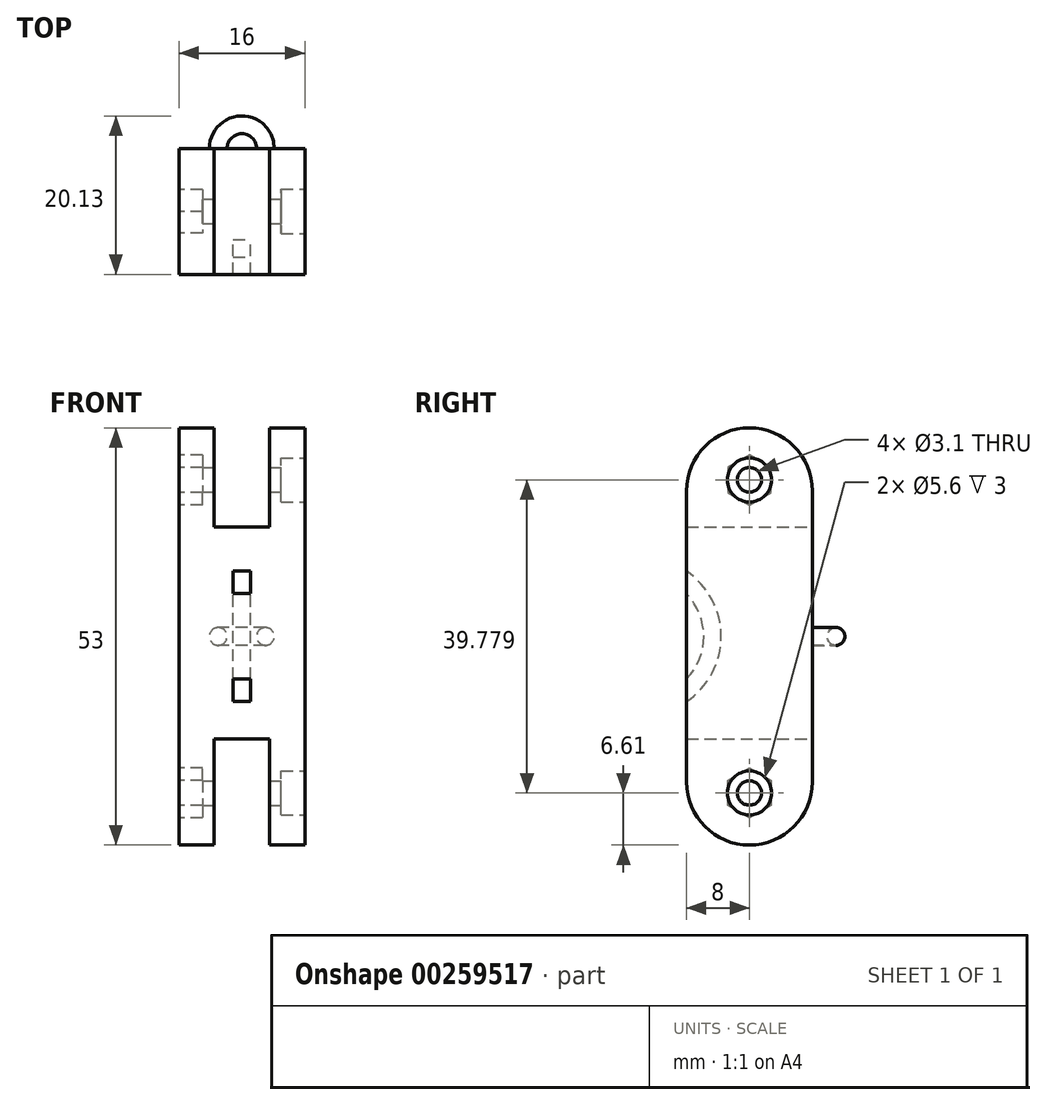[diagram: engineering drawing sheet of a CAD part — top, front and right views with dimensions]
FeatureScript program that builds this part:
annotation { "Feature Type Name" : "Feature", "Feature Type Description" : "" }
export const myFeature = defineFeature(function(context is Context, id is Id, definition is map)
    precondition{}
    {
        {
            var Q0;
            Q0=qCreatedBy(makeId("Front.planeOp"),FACE);
            var sketch = newSketch(context, id + "F0", { "sketchPlane" : qUnion([Q0])});
            skLineSegment(sketch, "E0", {"start": v(8, 18) * mm, "end": v(8, -18) * mm});
            skLineSegment(sketch, "E1", {"start": v(-8, -18) * mm, "end": v(-8, 18) * mm});
            skLineSegment(sketch, "E2", {"start": v(-8, 18) * mm, "end": v(-8, 26.5) * mm});
            skLineSegment(sketch, "E3", {"start": v(-8, 26.5) * mm, "end": v(-3.5, 26.5) * mm});
            skLineSegment(sketch, "E4.MirrorCS", {"start": v(8, 26.5) * mm, "end": v(3.5, 26.5) * mm});
            skLineSegment(sketch, "E5.MirrorCS", {"start": v(8, 18) * mm, "end": v(8, 26.5) * mm});
            skLineSegment(sketch, "E6.MirrorCS", {"start": v(-3.5, -26.5) * mm, "end": v(-3.5, -18) * mm});
            skLineSegment(sketch, "E7.MirrorCS", {"start": v(8, -18) * mm, "end": v(8, -26.5) * mm});
            skLineSegment(sketch, "E8.MirrorCS", {"start": v(-8, -18) * mm, "end": v(-8, -26.5) * mm});
            skLineSegment(sketch, "E9.MirrorCS", {"start": v(3.5, -26.5) * mm, "end": v(3.5, -18) * mm});
            skLineSegment(sketch, "E10.MirrorCS", {"start": v(-8, -26.5) * mm, "end": v(-3.5, -26.5) * mm});
            skLineSegment(sketch, "E11.MirrorCS", {"start": v(8, -26.5) * mm, "end": v(3.5, -26.5) * mm});
            skLineSegment(sketch, "E12", {"start": v(3.5, 13.9) * mm, "end": v(-3.5, 13.9) * mm});
            skLineSegment(sketch, "E13", {"start": v(3.5, 26.5) * mm, "end": v(3.5, 13.9) * mm});
            skLineSegment(sketch, "E14", {"start": v(-3.5, 26.5) * mm, "end": v(-3.5, 13.9) * mm});
            skLineSegment(sketch, "E15", {"start": v(3.5, -18) * mm, "end": v(3.5, -13) * mm});
            skLineSegment(sketch, "E16", {"start": v(3.5, -13) * mm, "end": v(-3.5, -13) * mm});
            skLineSegment(sketch, "E17", {"start": v(-3.5, -13) * mm, "end": v(-3.5, -18) * mm});
            skSolve(sketch);
        }
        {
            var Q0;
            Q0 = qSketchRegion(id + "F0", true);
            extrude(context, id + "F1", {"entities" : qUnion([Q0]), "depth" : 16 * mm});
        }
        {
            var Q0;
            Q0=makeQuery(id+"F1.opExtrude","CAP_EDGE",EDGE,{"disambiguationData":[OSD([sQuery(id+"F0.wireOp",EDGE,"E4.MirrorCS")])],"isStart":false});
            var Q1;
            Q1=makeQuery(id+"F1.opExtrude","CAP_EDGE",EDGE,{"disambiguationData":[OSD([sQuery(id+"F0.wireOp",EDGE,"E3")])],"isStart":false});
            var Q2;
            Q2=makeQuery(id+"F1.opExtrude","CAP_EDGE",EDGE,{"disambiguationData":[OSD([sQuery(id+"F0.wireOp",EDGE,"E3")])],"isStart":true});
            var Q3;
            Q3=makeQuery(id+"F1.opExtrude","CAP_EDGE",EDGE,{"disambiguationData":[OSD([sQuery(id+"F0.wireOp",EDGE,"E4.MirrorCS")])],"isStart":true});
            var Q4;
            Q4=makeQuery(id+"F1.opExtrude","CAP_EDGE",EDGE,{"disambiguationData":[OSD([sQuery(id+"F0.wireOp",EDGE,"E11.MirrorCS")])],"isStart":false});
            var Q5;
            Q5=makeQuery(id+"F1.opExtrude","CAP_EDGE",EDGE,{"disambiguationData":[OSD([sQuery(id+"F0.wireOp",EDGE,"E10.MirrorCS")])],"isStart":false});
            var Q6;
            Q6=makeQuery(id+"F1.opExtrude","CAP_EDGE",EDGE,{"disambiguationData":[OSD([sQuery(id+"F0.wireOp",EDGE,"E11.MirrorCS")])],"isStart":true});
            var Q7;
            Q7=makeQuery(id+"F1.opExtrude","CAP_EDGE",EDGE,{"disambiguationData":[OSD([sQuery(id+"F0.wireOp",EDGE,"E10.MirrorCS")])],"isStart":true});
            fillet(context, id + "F2", {"entities" : qUnion([Q0, Q1, Q2, Q3, Q4, Q5, Q6, Q7]), "radius" : 8 * mm, "tangentPropagation" : true, "allowEdgeOverflow" : false});
        }
        {
            var Q0;
            Q0=makeQuery(id+"F1.opExtrude","SWEPT_FACE",FACE,{"disambiguationData":[OSD([sQuery(id+"F0.wireOp",EDGE,"E0"),sQuery(id+"F0.wireOp",EDGE,"E5.MirrorCS"),sQuery(id+"F0.wireOp",EDGE,"E7.MirrorCS")])]});
            var sketch = newSketch(context, id + "F3", { "sketchPlane" : qUnion([Q0])});
            skCircle(sketch, "E18", {"center": v(-8, 19.89) * mm, "radius": 1.55 * mm});
            skCircle(sketch, "E19.MirrorC", {"center": v(-8, -19.89) * mm, "radius": 1.55 * mm});
            skSolve(sketch);
        }
        {
            var Q0;
            Q0 = qSketchRegion(id + "F3", true);
            extrude(context, id + "F4", {"entities" : qUnion([Q0]), "operationType" : NewBodyOperationType.REMOVE, "endBound" : BoundingType.SYMMETRIC, "oppositeDirection" : true, "depth" : 25 * mm});
        }
        {
            var Q0;
            Q0 = qSketchRegion(id + "F3", true);
            extrude(context, id + "F5", {"entities" : qUnion([Q0]), "operationType" : NewBodyOperationType.REMOVE, "oppositeDirection" : true, "depth" : 25 * mm});
        }
        {
            var Q0;
            Q0=makeQuery(id+"F1.opExtrude","SWEPT_FACE",FACE,{"disambiguationData":[OSD([sQuery(id+"F0.wireOp",EDGE,"E0"),sQuery(id+"F0.wireOp",EDGE,"E5.MirrorCS"),sQuery(id+"F0.wireOp",EDGE,"E7.MirrorCS")])]});
            var sketch = newSketch(context, id + "F6", { "sketchPlane" : qUnion([Q0])});
            skCircle(sketch, "E20", {"center": v(-8, 19.89) * mm, "radius": 2.8 * mm});
            skCircle(sketch, "E21.MirrorC", {"center": v(-8, -19.89) * mm, "radius": 2.8 * mm});
            skSolve(sketch);
        }
        {
            var Q0;
            Q0 = qSketchRegion(id + "F6", true);
            extrude(context, id + "F7", {"entities" : qUnion([Q0]), "operationType" : NewBodyOperationType.REMOVE, "oppositeDirection" : true, "depth" : 3 * mm});
        }
        {
            var Q0;
            Q0=makeQuery(id+"F1.opExtrude","SWEPT_FACE",FACE,{"disambiguationData":[OSD([sQuery(id+"F0.wireOp",EDGE,"E1"),sQuery(id+"F0.wireOp",EDGE,"E2"),sQuery(id+"F0.wireOp",EDGE,"E8.MirrorCS")])]});
            var sketch = newSketch(context, id + "F8", { "sketchPlane" : qUnion([Q0])});
            skLineSegment(sketch, "E22.0", {"start": v(10.75, 21.48) * mm, "end": v(10.75, 18.3) * mm});
            skLineSegment(sketch, "E22.1", {"start": v(10.75, 18.3) * mm, "end": v(8, 16.71) * mm});
            skLineSegment(sketch, "E22.2", {"start": v(8, 16.71) * mm, "end": v(5.25, 18.3) * mm});
            skLineSegment(sketch, "E22.3", {"start": v(5.25, 18.3) * mm, "end": v(5.25, 21.48) * mm});
            skLineSegment(sketch, "E22.4", {"start": v(5.25, 21.48) * mm, "end": v(8, 23.07) * mm});
            skLineSegment(sketch, "E22.5", {"start": v(8, 23.07) * mm, "end": v(10.75, 21.48) * mm});
            skLineSegment(sketch, "E23.MirrorCS", {"start": v(5.25, -21.48) * mm, "end": v(8, -23.07) * mm});
            skLineSegment(sketch, "E24.MirrorCS", {"start": v(10.75, -18.3) * mm, "end": v(8, -16.71) * mm});
            skLineSegment(sketch, "E25.MirrorCS", {"start": v(8, -16.71) * mm, "end": v(5.25, -18.3) * mm});
            skLineSegment(sketch, "E26.MirrorCS", {"start": v(8, -23.07) * mm, "end": v(10.75, -21.48) * mm});
            skLineSegment(sketch, "E27.MirrorCS", {"start": v(5.25, -18.3) * mm, "end": v(5.25, -21.48) * mm});
            skLineSegment(sketch, "E28.MirrorCS", {"start": v(10.75, -21.48) * mm, "end": v(10.75, -18.3) * mm});
            skSolve(sketch);
        }
        {
            var Q0;
            Q0 = qSketchRegion(id + "F8", true);
            extrude(context, id + "F9", {"entities" : qUnion([Q0]), "operationType" : NewBodyOperationType.REMOVE, "oppositeDirection" : true, "depth" : 3 * mm});
        }
        {
            var Q0;
            Q0=makeQuery(id+"F1.opExtrude","CAP_FACE",FACE,{"disambiguationData":[OSD([sQuery(id+"F0.wireOp",EDGE,"E0"),sQuery(id+"F0.wireOp",EDGE,"E1"),sQuery(id+"F0.wireOp",EDGE,"E2"),sQuery(id+"F0.wireOp",EDGE,"E3"),sQuery(id+"F0.wireOp",EDGE,"E4.MirrorCS"),sQuery(id+"F0.wireOp",EDGE,"E5.MirrorCS"),sQuery(id+"F0.wireOp",EDGE,"E6.MirrorCS"),sQuery(id+"F0.wireOp",EDGE,"E7.MirrorCS"),sQuery(id+"F0.wireOp",EDGE,"E8.MirrorCS"),sQuery(id+"F0.wireOp",EDGE,"E9.MirrorCS"),sQuery(id+"F0.wireOp",EDGE,"E10.MirrorCS"),sQuery(id+"F0.wireOp",EDGE,"E11.MirrorCS"),sQuery(id+"F0.wireOp",EDGE,"E12"),sQuery(id+"F0.wireOp",EDGE,"E13"),sQuery(id+"F0.wireOp",EDGE,"E14"),sQuery(id+"F0.wireOp",EDGE,"E15"),sQuery(id+"F0.wireOp",EDGE,"E16"),sQuery(id+"F0.wireOp",EDGE,"E17")])],"isStart":false});
            var sketch = newSketch(context, id + "F10", { "sketchPlane" : qUnion([Q0])});
            skLineSegment(sketch, "E29", {"start": v(0, 1.86) * mm, "end": v(0, -1.74) * mm});
            skCircle(sketch, "E30", {"center": v(-3, 0) * mm, "radius": 1.13 * mm});
            skSolve(sketch);
        }
        {
            var Q0;
            Q0=makeQuery(id+"F10.imprint","IMPRINT",FACE,{"disambiguationData":[TD([[makeQuery(id+"F10.imprint","IMPRINT",EDGE,{"derivedFrom":sQuery(id+"F10.wireOp",EDGE,"E30")}),1.0]])]});
            var Q1;
            Q1=sQuery(id+"F10.wireOp",EDGE,"E29");
            revolve(context, id + "F11", {"operationType" : NewBodyOperationType.ADD, "entities" : qUnion([Q0]), "axis" : qUnion([Q1]), "revolveType" : RevolveType.FULL});
        }
        {
            var Q0;
            Q0=makeQuery(id+"F1.opExtrude","CAP_FACE",FACE,{"disambiguationData":[OSD([sQuery(id+"F0.wireOp",EDGE,"E0"),sQuery(id+"F0.wireOp",EDGE,"E1"),sQuery(id+"F0.wireOp",EDGE,"E2"),sQuery(id+"F0.wireOp",EDGE,"E3"),sQuery(id+"F0.wireOp",EDGE,"E4.MirrorCS"),sQuery(id+"F0.wireOp",EDGE,"E5.MirrorCS"),sQuery(id+"F0.wireOp",EDGE,"E6.MirrorCS"),sQuery(id+"F0.wireOp",EDGE,"E7.MirrorCS"),sQuery(id+"F0.wireOp",EDGE,"E8.MirrorCS"),sQuery(id+"F0.wireOp",EDGE,"E9.MirrorCS"),sQuery(id+"F0.wireOp",EDGE,"E10.MirrorCS"),sQuery(id+"F0.wireOp",EDGE,"E11.MirrorCS"),sQuery(id+"F0.wireOp",EDGE,"E12"),sQuery(id+"F0.wireOp",EDGE,"E13"),sQuery(id+"F0.wireOp",EDGE,"E14"),sQuery(id+"F0.wireOp",EDGE,"E15"),sQuery(id+"F0.wireOp",EDGE,"E16"),sQuery(id+"F0.wireOp",EDGE,"E17")])],"isStart":true});
            var sketch = newSketch(context, id + "F12", { "sketchPlane" : qUnion([Q0])});
            skCircle(sketch, "E31", {"center": v(3, 0) * mm, "radius": 1.13 * mm});
            skLineSegment(sketch, "E32", {"start": v(0, 5.26) * mm, "end": v(0, -4.23) * mm});
            skSolve(sketch);
        }
        {
            var Q0;
            Q0=makeQuery(id+"F12.imprint","IMPRINT",FACE,{"disambiguationData":[TD([[makeQuery(id+"F12.imprint","IMPRINT",EDGE,{"derivedFrom":sQuery(id+"F12.wireOp",EDGE,"E31")}),1.0]])]});
            var Q1;
            Q1=sQuery(id+"F12.wireOp",EDGE,"E32");
            revolve(context, id + "F13", {"operationType" : NewBodyOperationType.ADD, "entities" : qUnion([Q0]), "axis" : qUnion([Q1]), "revolveType" : RevolveType.FULL});
        }
        {
            var Q0;
            Q0=qCreatedBy(makeId("Top.planeOp"),FACE);
            var sketch = newSketch(context, id + "F14", { "sketchPlane" : qUnion([Q0])});
            skLineSegment(sketch, "E33", {"start": v(-1.88, -16) * mm, "end": v(1.88, -16) * mm});
            skLineSegment(sketch, "E34", {"start": v(4.12, -16) * mm, "end": v(8, -16) * mm});
            skLineSegment(sketch, "E35", {"start": v(-8, -16) * mm, "end": v(-4.12, -16) * mm});
            skLineSegment(sketch, "E36.bottom", {"start": v(-8, -16) * mm, "end": v(8, -16) * mm});
            skLineSegment(sketch, "E36.top", {"start": v(-8, -21.55) * mm, "end": v(8, -21.55) * mm});
            skLineSegment(sketch, "E36.left", {"start": v(-8, -16) * mm, "end": v(-8, -21.55) * mm});
            skLineSegment(sketch, "E36.right", {"start": v(8, -16) * mm, "end": v(8, -21.55) * mm});
            skSolve(sketch);
        }
        {
            var Q0;
            Q0=makeQuery(id+"F14.imprint","IMPRINT",FACE,{"disambiguationData":[TD([[makeQuery(id+"F14.imprint","IMPRINT",EDGE,{"derivedFrom":sQuery(id+"F14.wireOp",EDGE,"E36.top")}),1.0]])]});
            extrude(context, id + "F15", {"entities" : qUnion([Q0]), "operationType" : NewBodyOperationType.REMOVE, "endBound" : BoundingType.SYMMETRIC, "oppositeDirection" : true, "depth" : 25 * mm});
        }
        {
            var Q0;
            Q0=qCreatedBy(makeId("Right.planeOp"),FACE);
            var sketch = newSketch(context, id + "F16", { "sketchPlane" : qUnion([Q0])});
            skArc(sketch, "E37", {"start": v(-16, -8.28) * mm, "mid": v(-11.6, 0) * mm, "end": v(-16, 8.28) * mm});
            skArc(sketch, "E38", {"start": v(-16, -5.43) * mm, "mid": v(-13.8, 0) * mm, "end": v(-16, 5.43) * mm});
            skLineSegment(sketch, "E39", {"start": v(-16, 8.28) * mm, "end": v(-16, 5.43) * mm});
            skPoint(sketch, "E40.orphan", {"position": v(-16, 13.9) * mm});
            skLineSegment(sketch, "E41.trimOffspring", {"start": v(-16, -5.43) * mm, "end": v(-16, -8.28) * mm});
            skPoint(sketch, "E42.orphan", {"position": v(-16, -13) * mm});
            skSolve(sketch);
        }
        {
            var Q0;
            Q0 = qSketchRegion(id + "F16", true);
            extrude(context, id + "F17", {"entities" : qUnion([Q0]), "operationType" : NewBodyOperationType.REMOVE, "endBound" : BoundingType.SYMMETRIC, "oppositeDirection" : true, "depth" : 2.2 * mm});
        }
    });
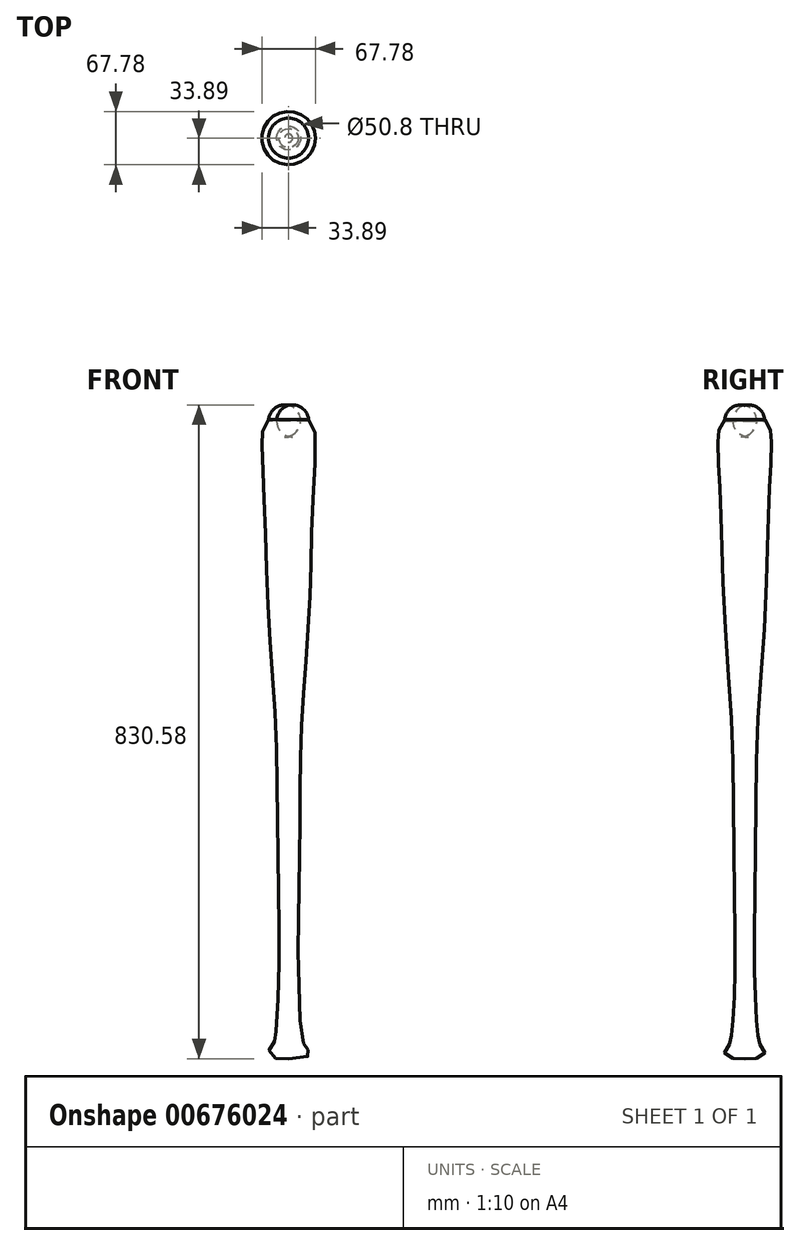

------------------------------------

• Exercise directions
Report every line of the listing that contains the string "planeOp".

• Task solution
            Q0=qCreatedBy(makeId("Front.planeOp"),FACE);
            Q0=qCreatedBy(makeId("Top.planeOp"),FACE);
            Q0=qCreatedBy(makeId("Right.planeOp"),FACE);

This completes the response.